REQUIRED WORK
Scan the records for "Left" and copy each line that contains it.

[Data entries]

──────────

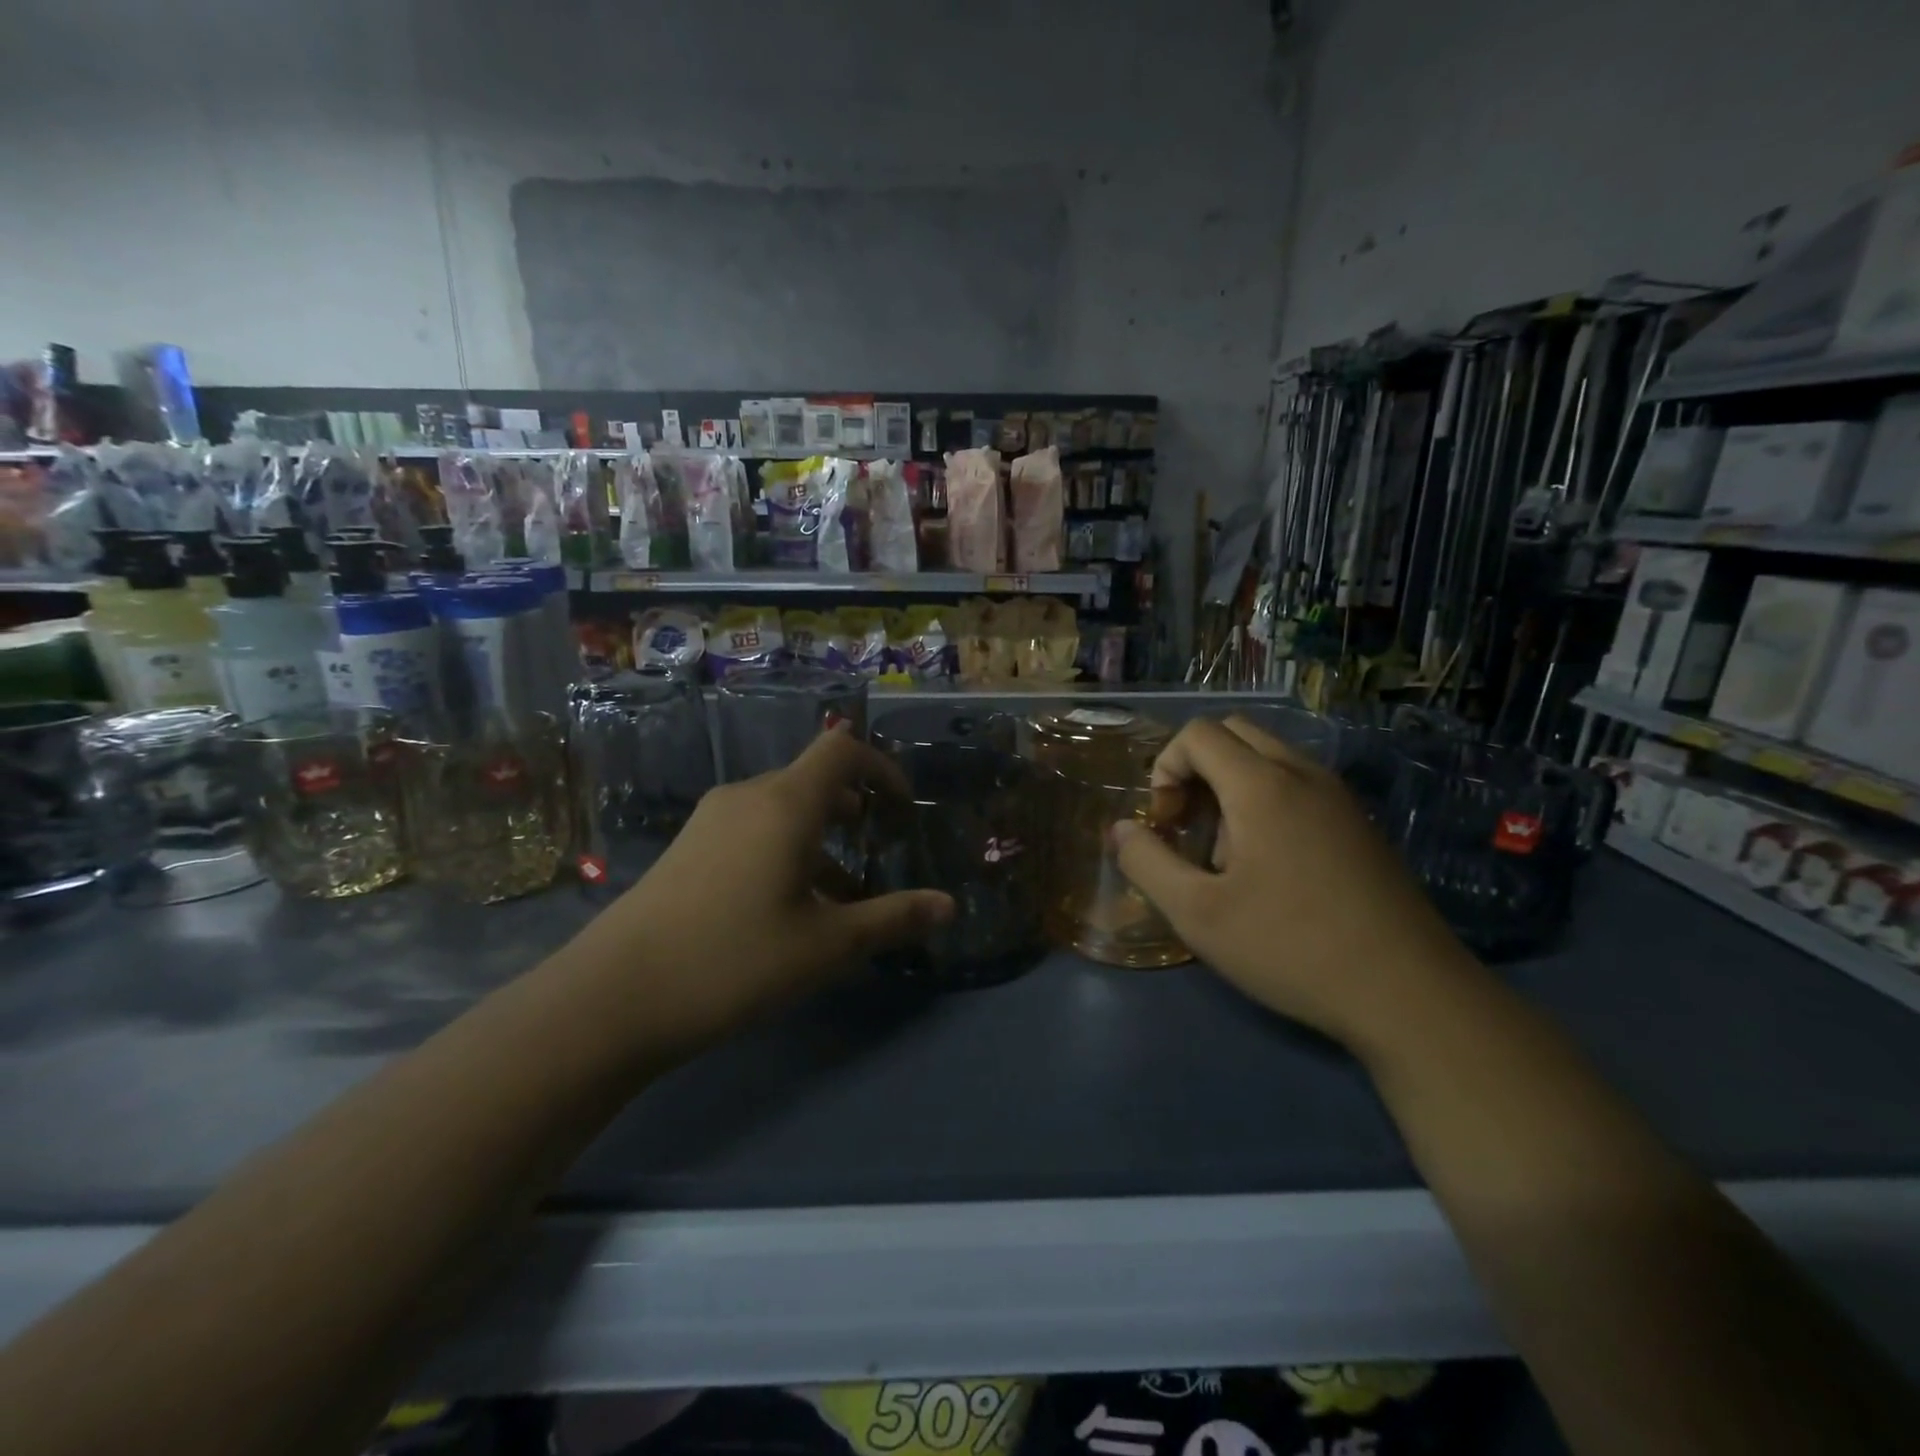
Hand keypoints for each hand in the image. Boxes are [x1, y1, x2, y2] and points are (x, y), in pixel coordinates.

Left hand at [560, 726, 953, 1054]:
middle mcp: (747, 796)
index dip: (881, 766)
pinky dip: (785, 849)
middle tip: (877, 846)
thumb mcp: (826, 946)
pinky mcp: (688, 848)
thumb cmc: (735, 959)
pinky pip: (752, 830)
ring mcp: (711, 821)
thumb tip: (950, 906)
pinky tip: (787, 907)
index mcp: (785, 803)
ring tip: (840, 891)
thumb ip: (893, 919)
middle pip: (813, 778)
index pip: (842, 748)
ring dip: (820, 836)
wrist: (615, 996)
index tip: (902, 807)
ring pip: (782, 809)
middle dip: (854, 806)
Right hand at [1112, 715, 1476, 1050]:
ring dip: (1231, 785)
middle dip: (1196, 768)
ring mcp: (1339, 798)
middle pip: (1234, 733)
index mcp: (1262, 786)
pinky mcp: (1359, 824)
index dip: (1165, 768)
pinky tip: (1270, 867)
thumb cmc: (1292, 948)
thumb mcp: (1198, 914)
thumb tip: (1120, 829)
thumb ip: (1147, 863)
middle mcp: (1303, 775)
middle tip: (1189, 826)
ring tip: (1226, 854)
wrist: (1410, 993)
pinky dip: (1266, 800)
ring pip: (1268, 757)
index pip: (1198, 734)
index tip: (1166, 823)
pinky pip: (1298, 784)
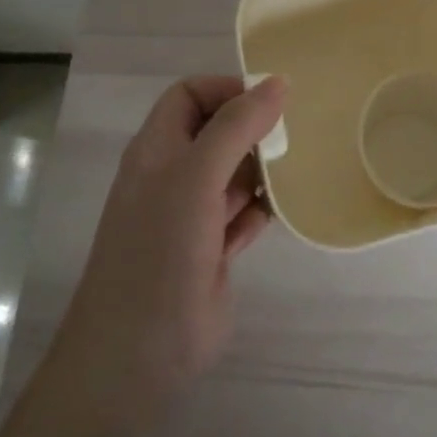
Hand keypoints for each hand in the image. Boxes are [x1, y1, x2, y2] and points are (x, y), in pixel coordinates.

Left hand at [56, 75, 284, 422]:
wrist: (139, 354)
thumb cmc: (160, 251)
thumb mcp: (196, 176)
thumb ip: (236, 126)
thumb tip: (277, 82)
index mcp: (157, 149)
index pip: (190, 95)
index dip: (228, 90)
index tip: (271, 103)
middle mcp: (173, 175)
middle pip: (218, 131)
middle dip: (254, 130)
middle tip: (294, 137)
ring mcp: (192, 215)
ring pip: (235, 173)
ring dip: (264, 170)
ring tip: (297, 171)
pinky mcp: (212, 249)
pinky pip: (245, 213)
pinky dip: (263, 210)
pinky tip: (282, 214)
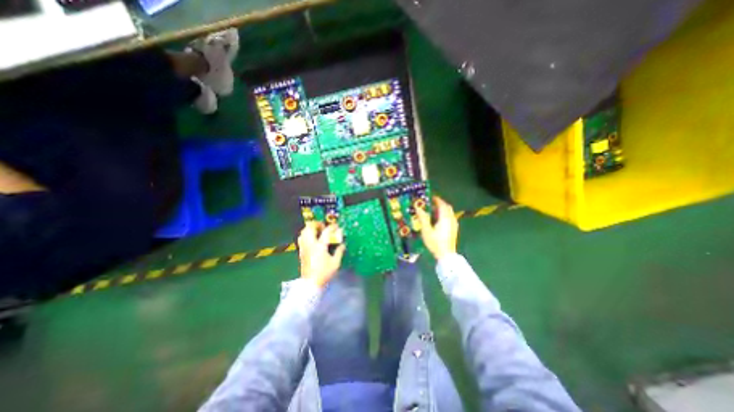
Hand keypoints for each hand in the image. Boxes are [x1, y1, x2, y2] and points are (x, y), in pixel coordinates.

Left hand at [297, 223, 346, 286]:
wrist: (310, 284)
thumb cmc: (324, 273)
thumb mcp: (335, 263)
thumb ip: (339, 251)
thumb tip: (342, 244)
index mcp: (320, 246)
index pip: (326, 232)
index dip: (332, 227)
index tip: (337, 227)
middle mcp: (310, 244)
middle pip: (310, 227)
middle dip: (318, 224)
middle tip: (324, 227)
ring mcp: (304, 247)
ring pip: (304, 232)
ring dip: (311, 228)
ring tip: (318, 231)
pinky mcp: (301, 251)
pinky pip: (302, 238)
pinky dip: (307, 234)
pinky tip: (313, 239)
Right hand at [415, 196, 457, 259]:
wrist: (446, 255)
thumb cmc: (435, 242)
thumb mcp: (426, 230)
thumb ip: (423, 217)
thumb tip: (418, 207)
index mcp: (445, 218)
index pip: (442, 205)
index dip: (437, 199)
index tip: (431, 197)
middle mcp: (451, 219)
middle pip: (447, 207)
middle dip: (440, 204)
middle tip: (431, 203)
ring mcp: (453, 224)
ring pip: (449, 213)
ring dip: (442, 210)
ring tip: (433, 211)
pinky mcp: (453, 229)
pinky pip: (449, 217)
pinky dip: (444, 215)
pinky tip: (438, 220)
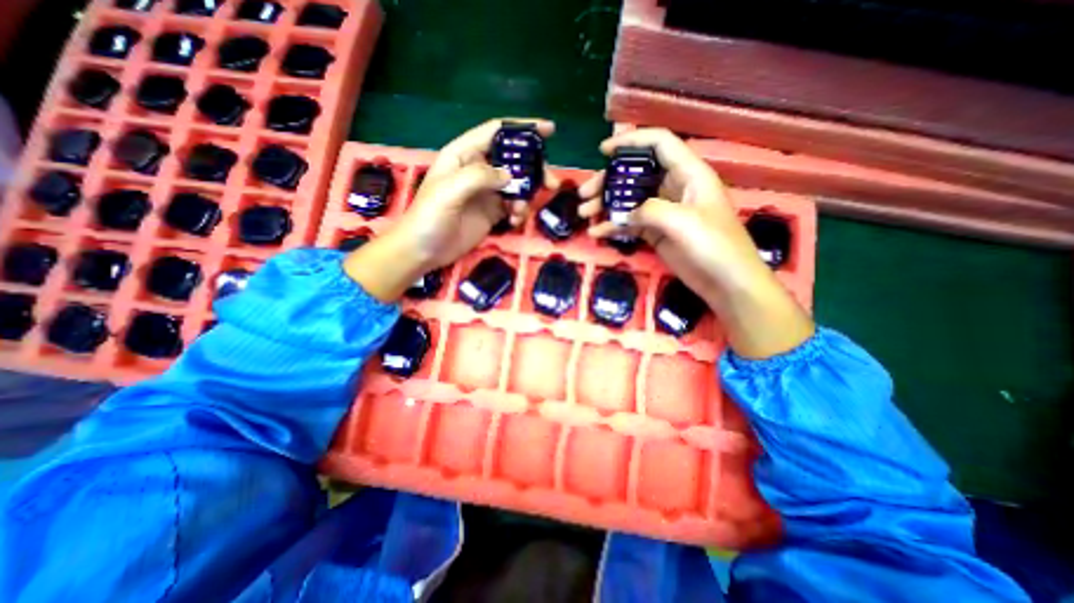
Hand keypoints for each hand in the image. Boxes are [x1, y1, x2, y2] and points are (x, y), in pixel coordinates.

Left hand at [346, 119, 562, 300]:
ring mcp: (486, 192)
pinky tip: (514, 222)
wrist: (424, 251)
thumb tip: (510, 175)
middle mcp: (478, 170)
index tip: (549, 130)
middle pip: (513, 160)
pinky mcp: (492, 212)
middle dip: (533, 169)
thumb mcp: (449, 191)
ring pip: (517, 185)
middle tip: (550, 183)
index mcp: (464, 154)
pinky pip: (513, 206)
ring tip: (522, 211)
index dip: (522, 129)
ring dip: (527, 196)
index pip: (496, 133)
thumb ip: (479, 177)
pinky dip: (519, 212)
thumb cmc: (429, 217)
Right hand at [579, 130, 815, 358]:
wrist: (726, 283)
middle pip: (636, 174)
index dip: (631, 142)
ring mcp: (664, 212)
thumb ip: (651, 210)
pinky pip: (630, 223)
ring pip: (629, 199)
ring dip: (606, 205)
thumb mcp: (683, 222)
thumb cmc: (715, 246)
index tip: (603, 152)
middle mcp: (674, 188)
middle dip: (608, 181)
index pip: (659, 144)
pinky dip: (613, 226)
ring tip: (585, 214)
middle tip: (585, 194)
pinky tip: (597, 233)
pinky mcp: (657, 232)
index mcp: (688, 174)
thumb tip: (626, 213)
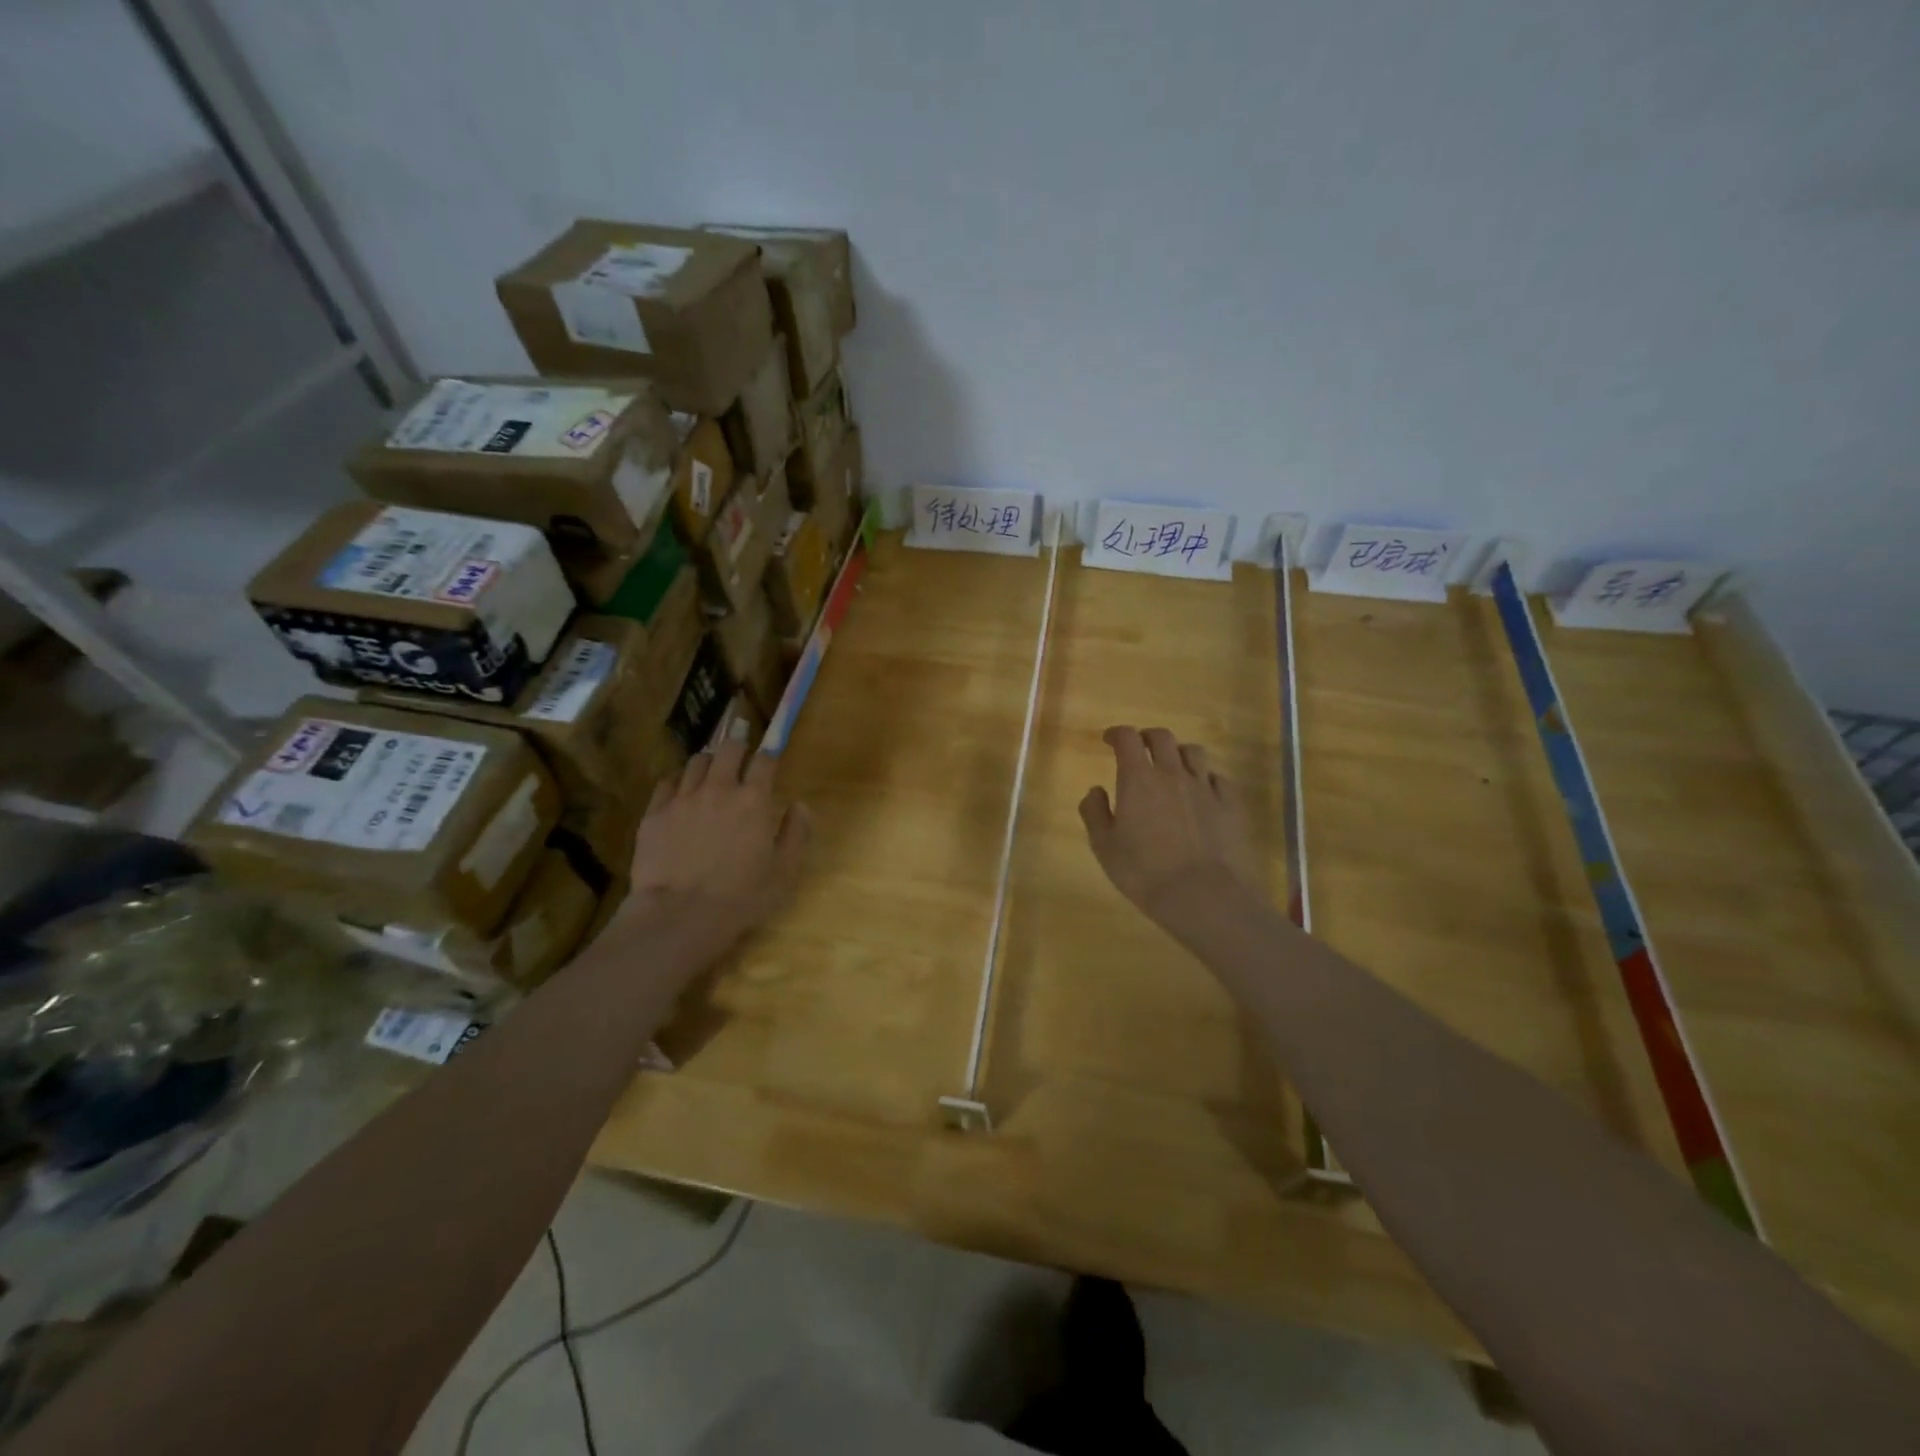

──────────

TASK RESULT
Left hand at [560, 726, 953, 1054]:
Left hand at [56, 75, 284, 422]:
Left hand at [297, 223, 346, 286]:
Left hand at [346, 119, 562, 300]:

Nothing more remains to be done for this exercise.